- **Problem statement**: Copy the lines from the one containing "德化罗伯诚（裕樟），旧同书院" through the one containing "昔予五十，二月入都，同人约为", inclusive, changing "伯琴" to "伯勤" and leaving everything else as it is.
━━━━━━
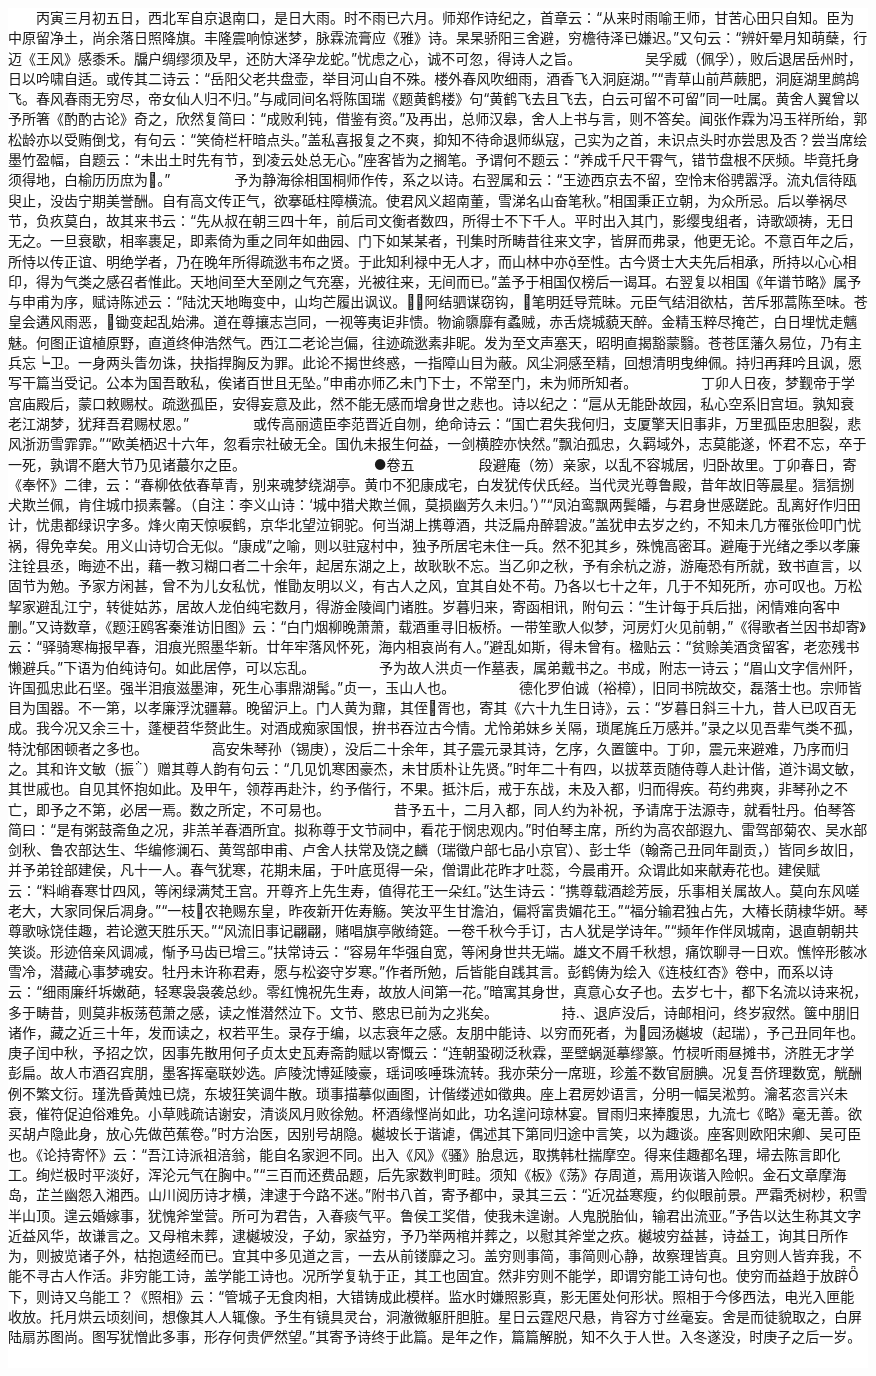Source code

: 　　丙寅三月初五日，西北军自京退南口，是日大雨。时不雨已六月。师郑作诗纪之，首章云：“从来时雨喻王师，甘苦心田只自知。臣为中原留净土，尚余落日照降旗。丰隆震响惊迷梦，脉霖流膏应《雅》诗。杲杲骄阳三舍避，穷檐待泽已嫌迟。”又句云：“辨奸晕月知萌蘖，行迈《王风》感黍禾。牖户绸缪须及早，还防大泽孕龙蛇。”忧虑之心，诚不可忽，得诗人之旨。
　　
　　吴孚威（佩孚），败后退居岳州时，日以吟啸自适。或传其二诗云：“岳阳父老共盘壶，举目河山自不殊。楼外春风吹细雨，酒香飞入洞庭湖。”“青草山前芦蕨肥，洞庭湖里鹧鸪飞。春风春雨无穷尽，帝女仙人归不归。”与咸同间名将陈国瑞《题黄鹤楼》句“黄鹤飞去且飞去，白云可留不可留”同一吐属。黄舍人翼曾以予所箸《酌酌古论》奇之，欣然复简曰：“成败利钝，借鉴有资。”及再出，总师汉皋，舍人上书与言，则不答矣。闻张作霖为冯玉祥所绐，郭松龄亦以受贿倒戈，有句云：“笑倚栏杆暗点头。”盖私喜报复之不爽，抑知不待命退师纵寇，己实为之首，未识点头时亦尝思及否？尝当席绘墨竹盈幅，自题云：“未出土时先有节，到凌云处总无心。”座客皆为之搁笔。予谓何不题云：“养成千尺干霄气，错节盘根不厌频。毕竟托身须得地，白榆历历庶为。”
　　
　　予为静海徐相国桐师作传，系之以诗。右翌属和云：“王迹西京去不留，空怜末俗骋嚣浮。流丸信待瓯臾止，没齿宁期美誉酬。自有高文传正气，欲搴砥柱障横流。使君风义超南董，雪涕名山奋笔秋。”相国秉正立朝，为众所忌。后以拳祸尽节，负疚莫白，故其来书云：“先从叔在朝三四十年，前后司文衡者数四，所得士不下千人。平时出入其门，影缨曳组者，诗歌颂祷，无日无之。一旦衰歇，相率裹足，即素倚为重之同年如曲园、门下如某某者，刊集时所畴昔往来文字，皆屏而弗录，他更无论。不意百年之后，所恃以传正谊、明绝学者，乃在晚年所得疏逖韦布之贤。于此知利禄中无人才，而山林中亦至性。古今贤士大夫先后相承，所持以心心相印，得为气类之感召者惟此。天地间至大至刚之气充塞，光被往来，无间而已。”盖予于相国仅榜后一谒耳。右翌复以相国《年谱节略》属予与申甫为序，赋诗陈述云：“陆沈天地晦变中，山均芒履出讽议。阿结驷谋窃钩，笔明廷导荒昧。元臣气结泪欲枯，苦斥邪蒿陈至味。苍皇会遘风雨恶，锄变起乱始沸。道在尊攘志岂同，一视等夷讵非愦。物谕隳靡有蟊贼，赤舌烧城藐天醉。金精玉粹尽掩芒，白日埋忧走魑魅。何图正谊植原野，直道终伸浩然气。西江二老论岂偏，往迹疏逖素非昵。发为至文声塞天，昭明直揭豁蒙翳。苍苍匡藩久易位，乃有主兵忘┕卫。一身两头眚勿诛，抉指捍胸反为罪。此论不揭世终惑，一指障山目为蔽。风尘洞感至精，回想清明曳绅佩。持归再拜吟且讽，愿写干篇当受记。公本为国吾敢私，俟诸百世且无坠。”申甫亦师乙未门下士，不常至门，未为师所知者。
　　
　　丁卯人日夜，梦觐帝于学宫庙殿后，蒙口敕赐杖。疏逖孤臣，安得妄意及此，然不能无感而增身世之悲也。诗以纪之：“扈从无能卧故园，私心空系旧宫垣。孰知衰老江湖梦，犹拜吾君赐杖恩。”
　　
　　或传高丽遗臣李范晋近自刎，绝命诗云：“国亡君失我何归，支厦擎天旧事非，万里孤臣忠胆裂，悲风浙沥雪霏霏。”“欧美栖迟十六年，忽看宗社破无全。国仇未报生何益，一剑横腔亦快然。”飘泊孤忠，久羁域外，志莫能遂，怀君不忘，卒于一死，孰谓不磨大节乃见诸蕞尔之臣。
　　
　　
　　
　　●卷五
　　
　　段避庵（笏）亲家，以乱不容城居，归卧故里。丁卯春日，寄《奉怀》二律，云：“春柳依依春草青，别来魂梦绕湖亭。黄巾不犯康成宅，白发犹传伏氏经。当代灵光尊鲁殿，昔年故旧等晨星。狺狺捌犬欺兰佩，肯住城巾损素馨。（自注：李义山诗：‘城中猎犬欺兰佩，莫损幽芳久未归。’）”“凤泊鸾飘两鬓皤，与君身世感蹉跎。乱离好作归田计，忧患都绿识字多。烽火南天惊唳鹤，京华北望泣铜驼。何当湖上携尊酒，共泛扁舟醉碧波。”盖犹申去岁之约，不知未几方罹张俭叩门忧祸，得免幸矣。用义山诗切合无似。“康成”之喻，则以驻寇村中，独予所居宅未住一兵。然不犯其乡，殊愧高密耳。避庵于光绪之季以孝廉注铨县丞，晦迹不出，藉一教习糊口者二十余年，起居东湖之上，故耿耿不忘。当乙卯之秋，予有余杭之游，游庵恐有所就，致书直言，以固节为勉。予家方闲甚，曾不为儿女私忧，惟勖友明以义，有古人之风，宜其自处不苟。乃各以七十之年，几于不知死所，亦可叹也。万松挈家避乱江宁，转徙姑苏，居故人龙伯纯宅数月，得游金陵阊门诸胜。岁暮归来，寄函相讯，附句云：“生计每于兵后拙，闲情难向客中删。”又诗数章，《题汪鸥客秦淮访旧图》云：“白门烟柳晚萧萧，载酒重寻旧板桥。一带笙歌人似梦，河房灯火见前朝，”《得歌者兰因书却寄》云：“驿骑寒梅报早春，泪痕光照墨华新。廿年牢落风怀死，海内相哀尚有人。”避乱如斯，得未曾有。楹贴云：“贫赊美酒贪留客，老恋残书懒避兵。”下语为伯纯诗句。如此居停，可以忘乱。
　　
　　予为故人洪贞一作墓表，属弟戴书之。书成，附志一诗云；“眉山文字信州阡，许国孤忠此石坚。强半泪痕滋墨渖，死生心事鼎湖髯。”贞一，玉山人也。
　　
　　德化罗伯诚（裕樟），旧同书院故交，磊落士也。宗师皆目为国器。不一第，以孝廉浮沈疆幕。晚留沪上。门人黄为鼐，其侄胥也，寄其《六十九生日诗》，云：“岁暮日斜三十九，昔人已叹百无成。我今况又余三十，蓬梗苕华赘此生。对酒成痴家国恨，拚书吞泣古今情。尤怜弟妹乡关隔，琐尾旄丘万感并。”录之以见吾辈气类不孤，特沈郁困顿者之多也。
　　
　　高安朱琴孙（锡庚），没后二十余年，其子震元录其诗，乞序，久置箧中。丁卯，震元来避难，乃序而归之。其和许文敏（振）赠其尊人韵有句云：“几见饥寒困豪杰，未甘质朴让先贤。”时年二十有四，以拔萃贡随侍尊人赴计偕，道汴谒文敏，其世戚也。自见其怀抱如此。及甲午，领荐再赴汴，约予偕行，不果。抵汴后，戒于东战，未及入都，归而得疾。苟约弗爽，非琴孙之不亡，即予之不第，必居一焉。数之所定，不可易也。
　　
　　昔予五十，二月入都，同人约为补祝，予请席于法源寺，就看牡丹。伯琴答简曰：“是有粥鼓斋鱼之况，非羔羊春酒所宜。拟称尊于文节祠中，看花于悯忠观内。”时伯琴主席，所约为高农部遐九、雷驾部菊农、吴水部剑秋、鲁农部达生、华编修澜石、黄驾部申甫、卢舍人扶常及饶之麟（瑞徵户部七品小京官）、彭士华（翰斋己丑同年副贡，）皆同乡故旧，并予弟铨部建侯，凡十一人。春气犹寒，花期未届，于叶底觅得一朵，僧谓此花昨才吐蕊，今晨甫开。众谓此如来献寿花也。建侯赋云：“料峭春寒廿四风，等闲绿满梵王宫。开尊齐上先生寿，值得花王一朵红。”达生诗云：“携尊载酒趁芳辰，乐事相关属故人。莫向东风嗟老大，大家同保后凋身。”“一枝农艳赐东皇，昨夜新开佐寿觞。笑汝平生甘澹泊，偏将富贵媚花王。”“福分输君独占先，大椿长荫棣华妍。琴尊歌咏饶佳趣，若论邀天胜乐天。”“风流旧事记翩翩，赌唱旗亭敞绮筵。一卷千秋今手订，古人犹是学诗年。”“频年作伴凤城南，退直朝朝共笑谈。形迹倍亲风调减，惭予马齿已增三。”扶常诗云：“容易年华强自宽，等闲身世共无端。雄文不屑千秋想，痛饮聊寻一日欢。憔悴形骸冰雪冷，潜藏心事梦魂安。牡丹未许称君寿，愿与松姿守岁寒。”作者所勉，后皆能自践其言。彭鹤俦为绘入《连枝红杏》卷中，而系以诗云：“细雨廉纤坼嫩葩，轻寒袅袅袭总纱。零红愧祝先生寿，故放人间第一花。”暗寓其身世，真意心女子也。去岁七十，都下名流以诗来祝，多于畴昔，则莫非板荡苞萧之感，读之惟潜然泣下。文节、愍忠已前为之兆矣。
　　
　　持、退庐没后，诗邮相问，终岁寂然。箧中朋旧诸作，藏之近三十年，发而读之，权若平生。录存于编，以志衰年之感。友朋中能诗、以穷而死者，为园汤樾坡（起瑞），予己丑同年也。庚子闰中秋，予招之饮，因事先散用何子贞太史瓦寿斋韵赋以寄慨云：“连朝蛩砌泛秋霖，垩壁蜗涎摹缪篆。竹棂听雨昼摊书，济胜无才学彭扁。故人市酒召宾朋，墨客挥毫联妙选。庐陵沈博延陵豪，瑶词咳唾珠流转。我亦荣分一席班，珍羞不数官厨腆。况复吾侪理数宽，觥酬例不繁文衍。瑾洗昏黄烛已烧，东坡狂笑调牛散。琐事描摹似画图，计偕缕述如徵典。座上君房妙语言，分明一幅吴淞剪。瀹茗恣言兴未衰，催符促迫俗难免。小草贱疏诘谢安，清谈风月败徐勉。杯酒缘悭尚如此，功名遑问琼林宴。冒雨归来捧腹思，九流七《略》毫无善。欲买胡卢隐此身，放心先做芭蕉卷。”时方治医，因别号胡隐。樾坡长于谐谑，偶述其下第同归途中言笑，以为趣谈。座客则欧阳宋卿、吴可臣也。《论持寄怀》云：“吾江诗派祖涪翁，能自名家迥不同。出入《风》《骚》胎息远，取携韩杜揣摩空。得来佳趣都名理，埽去陈言即化工。绚烂极时平淡好，浑沦元气在胸中。”“三百而还费品题，后先家数判町畦。须知《板》《荡》存周道，焉用诙谐入险帜。金石文章摩海岛，芷兰幽怨入湘西。山川阅历诗才横，津逮于今路不迷。”附书八首，寄予都中，录其三云：“近况益寒瘦，约似眼前景。严霜秃树杪，积雪半山顶。遑云婚嫁事，犹愧斧堂营。所可为君告，入春痰气平。鲁侯工奖借，使我未遑谢。人鬼脱胎仙，输君出流亚。”予告以达生称其文字近益风华，故谦言之。又母棺未葬，逮樾坡没，子幼，家益穷，予乃举两棺并葬之，以慰其斧堂之疚。樾坡穷益甚，诗益工，询其日所作为，则披览诸子外，枯抱遗经而已。宜其中多见道之言，一去从前镂靡之习。盖穷则事简，事简则心静，故察理皆真。且穷则人皆弃我，不能不寻古人作活。非穷能工诗，盖学能工诗也。况所学复轨于正，其工也固宜。然非穷则不能学，即谓穷能工诗句也。使穷而益趋于放辟下，则诗又乌能工？《照相》云：“管城子无食肉相，大错铸成此模样。监水时嫌照影真，影无匿处何形状。照相于今侈西法，电光入匣能收放。托月烘云顷刻间，想像其人人辄像。予生有镜具灵台，洞澈微躯肝胆脏。星日云霆咫尺悬，肯容方寸丝毫妄。舍是而徒貌取之，白屏陆扇苏图尚。图写犹憎此多事，形存何贵俨然望。”其寄予诗终于此篇。是年之作，篇篇解脱，知不久于人世。入冬遂没，时庚子之后一岁。
　　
━━━━━━
- **Output**:
　　德化罗伯诚（裕樟），旧同书院故交，磊落士也。宗师皆目为国器。不一第，以孝廉浮沈疆幕。晚留沪上。门人黄为鼐，其侄胥也，寄其《六十九生日诗》，云：“岁暮日斜三十九，昔人已叹百无成。我今况又余三十，蓬梗苕华赘此生。对酒成痴家国恨，拚书吞泣古今情。尤怜弟妹乡关隔，琐尾旄丘万感并。”录之以见吾辈气类不孤，特沈郁困顿者之多也。
　　
　　高安朱琴孙（锡庚），没后二十余年，其子震元录其诗，乞序，久置箧中。丁卯，震元来避难，乃序而归之。其和许文敏（振）赠其尊人韵有句云：“几见饥寒困豪杰，未甘质朴让先贤。”时年二十有四，以拔萃贡随侍尊人赴计偕，道汴谒文敏，其世戚也。自见其怀抱如此。及甲午，领荐再赴汴，约予偕行，不果。抵汴后，戒于东战，未及入都，归而得疾。苟约弗爽，非琴孙之不亡，即予之不第，必居一焉。数之所定，不可易也。
　　
　　昔予五十，二月入都，同人约为补祝，予请席于法源寺，就看牡丹。伯勤答简曰：“是有粥鼓斋鱼之况，非羔羊春酒所宜。拟称尊于文节祠中，看花于悯忠观内。”时伯勤主席，所约为高农部遐九、雷驾部菊农、吴水部剑秋、鲁农部达生、华编修澜石、黄驾部申甫、卢舍人扶常及饶之麟（瑞徵户部七品小京官）、彭士华（翰斋己丑同年副贡，）皆同乡故旧，并予弟铨部建侯，凡十一人。春气犹寒，花期未届，于叶底觅得一朵，僧谓此花昨才吐蕊，今晨甫开。众谓此如来献寿花也。建侯赋云：“料峭春寒廿四风，等闲绿满梵王宫。开尊齐上先生寿，值得花王一朵红。”达生诗云：“携尊载酒趁芳辰，乐事相关属故人。莫向东风嗟老大，大家同保后凋身。”“一枝农艳赐东皇，昨夜新开佐寿觞。笑汝平生甘澹泊，偏将富贵媚花王。”“福分输君独占先，大椿长荫棣华妍。琴尊歌咏饶佳趣，若论邀天胜乐天。”“风流旧事记翩翩，赌唱旗亭敞绮筵。一卷千秋今手订，古人犹是学诗年。”“频年作伴凤城南，退直朝朝共笑谈。形迹倍亲风调减，惭予马齿已增三。”扶常诗云：“容易年华强自宽，等闲身世共无端。雄文不屑千秋想，痛饮聊寻一日欢。憔悴形骸冰雪冷，潜藏心事梦魂安。牡丹未许称君寿，愿与松姿守岁寒。”作者所勉，后皆能自践其言。彭鹤俦为绘入《连枝红杏》卷中，而系以诗云：“细雨廉纤坼嫩葩，轻寒袅袅袭总纱。零红愧祝先生寿，故放人间第一花。”暗寓其身世，真意心女子也。去岁七十，都下名流以诗来祝，多于畴昔，则莫非板荡苞萧之感，读之惟潜然泣下。文节、愍忠已前为之兆矣。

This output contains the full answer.